TO DO => Reproduce the biographical text on Mal Chand below word for word, from start to finish.

Member of the Uttarakhand Legislative Assembly
- Constituency: Purola
- In office 2002–2007
- Succeeded by: Rajesh Juwantha

Personal details
- Party: Indian National Congress (pre-2024) Bharatiya Janata Party (post-2024)

= Mal Chand =

Indian politician

Mal Chand is an Indian politician and a member of the Bhartiya Janata Party. Malchand was previously a member of the Uttarakhand Legislative Assembly from the Purola constituency in Uttarkashi district as a member of the Indian National Congress. In 17 March 2024, Mal Chand along with Miss Grand International India Anukriti Gusain and former Gangotri MLA Vijay Sajwan changed parties.

Data entries
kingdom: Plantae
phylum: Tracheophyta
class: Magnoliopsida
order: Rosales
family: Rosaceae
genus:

RESULT =>
Member of the Uttarakhand Legislative Assembly
- Constituency: Purola
- In office 2002–2007
- Succeeded by: Rajesh Juwantha

Personal details
- Party: Indian National Congress (pre-2024) Bharatiya Janata Party (post-2024)

= Mal Chand =

Indian politician

Mal Chand is an Indian politician and a member of the Bhartiya Janata Party. Malchand was previously a member of the Uttarakhand Legislative Assembly from the Purola constituency in Uttarkashi district as a member of the Indian National Congress. In 17 March 2024, Mal Chand along with Miss Grand International India Anukriti Gusain and former Gangotri MLA Vijay Sajwan changed parties.